I shrug.
“I should be going.” Mary slowly backs away. “I hear . . . someone . . . calling me.”
“You do? I don’t hear anyone,” I say, wondering what she heard.
She nods and smiles. “Yes, I do, it’s probably God or something.”
I hold in my laugh, and as soon as she’s gone, which is really quite fast, Josh and I burst into laughter.
“That was mean,” Josh admonishes after his fit of laughter passes.
“Oh, whatever. It was all true, and it’ll teach her not to assume that just because someone is knocked up it also means she’s married,” I say flippantly, even though I feel anything but.
My heart hurts because, while I joke about it, it’s all I want.
And doing things like this. The laughing, playful, fun things where we hold hands and almost kiss as we pick out things for our babies . . . makes me crave more.
“All right,” he says, flipping his scanner in the air and catching it. “Let’s get to work and get registered.”
I let out a breath and force a smile. “Okay, since we don’t know the sex of the babies, we can’t do crib stuff.”
“Why not? We can do gender neutral.”
I scrunch my face. “I have a designidea, Joshua, and if we have two girls then it’s easy and we do all pinks and yellows. If we have boys, we’d do blues and greens.”
“I thought yellow and green were the neutral colors.”

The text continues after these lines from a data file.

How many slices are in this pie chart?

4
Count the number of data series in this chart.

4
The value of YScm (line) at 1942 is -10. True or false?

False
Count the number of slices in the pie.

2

“Yes, but I want them in a certain pattern. And I will probably change my mind a hundred times.”
“I see,” he says, but it sounds like he really doesn’t see.

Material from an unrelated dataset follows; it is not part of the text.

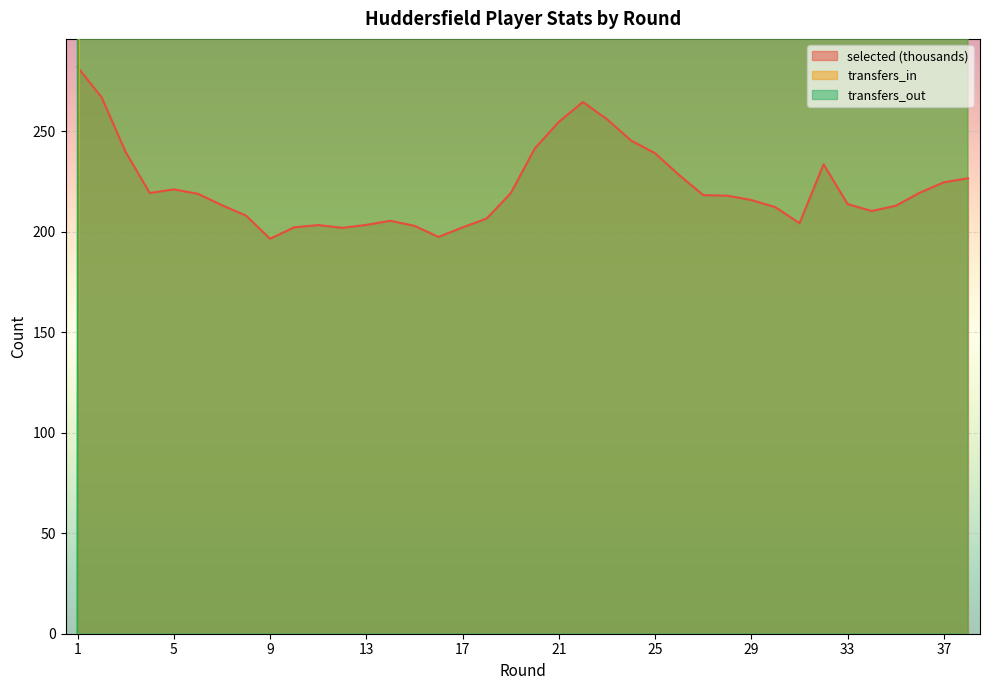

Which series changed the most between 13 and 15?

transfers_in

“Whatever, it doesn’t matter. Until we have the ultrasound again in a few weeks, it’s not...” Josh, being the child he is, starts to scan a bedding that is yellow and green with bears. “I don’t want bears.”
He takes my hands in his, pulling me down the aisle a little. “What about this one?”
I shake my head and smile. “Josh, we have to wait.”
“Why?”
“Because it doesn’t make sense to decorate until we know.”
He scans it anyway, and I groan.
“Listen, at your place, you can decorate how you want, but at my house, I want bears and these weird things.”
My lips part, and it feels as though I’ve been punched. “What?” I ask, barely a whisper.
“When the twins are with me, they’ll need bedding, right?”
Yeah, they will. Because we’re not together, and they’ll stay at his house sometimes because I wouldn’t keep them from him and just said earlier how he should be looking for a place.
“Right.”
He squeezes my hand. “Good. Then maybe we should register for four of everything.”
“Four.”
“That way, we both have a set for each kid. I’d rather we both be prepared.”